**What you should do**
Restate word for word each line of the data, starting at the one containing "decades to the development and" and running through the last.

Records for this exercise START

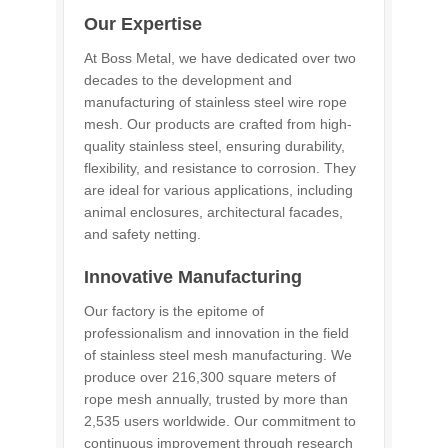
Our Expertise
At Boss Metal, we have dedicated over two
decades to the development and
manufacturing of stainless steel wire rope
mesh. Our products are crafted from high-
quality stainless steel, ensuring durability,
flexibility, and resistance to corrosion. They
are ideal for various applications, including
animal enclosures, architectural facades,
and safety netting.
Innovative Manufacturing
Our factory is the epitome of
professionalism and innovation in the field
of stainless steel mesh manufacturing. We
produce over 216,300 square meters of
rope mesh annually, trusted by more than
2,535 users worldwide. Our commitment to
continuous improvement through research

Records for this exercise END

**Exercise response**
decades to the development and
manufacturing of stainless steel wire rope
mesh. Our products are crafted from high-
quality stainless steel, ensuring durability,
flexibility, and resistance to corrosion. They
are ideal for various applications, including
animal enclosures, architectural facades,
and safety netting.
Innovative Manufacturing
Our factory is the epitome of
professionalism and innovation in the field
of stainless steel mesh manufacturing. We
produce over 216,300 square meters of
rope mesh annually, trusted by more than
2,535 users worldwide. Our commitment to
continuous improvement through research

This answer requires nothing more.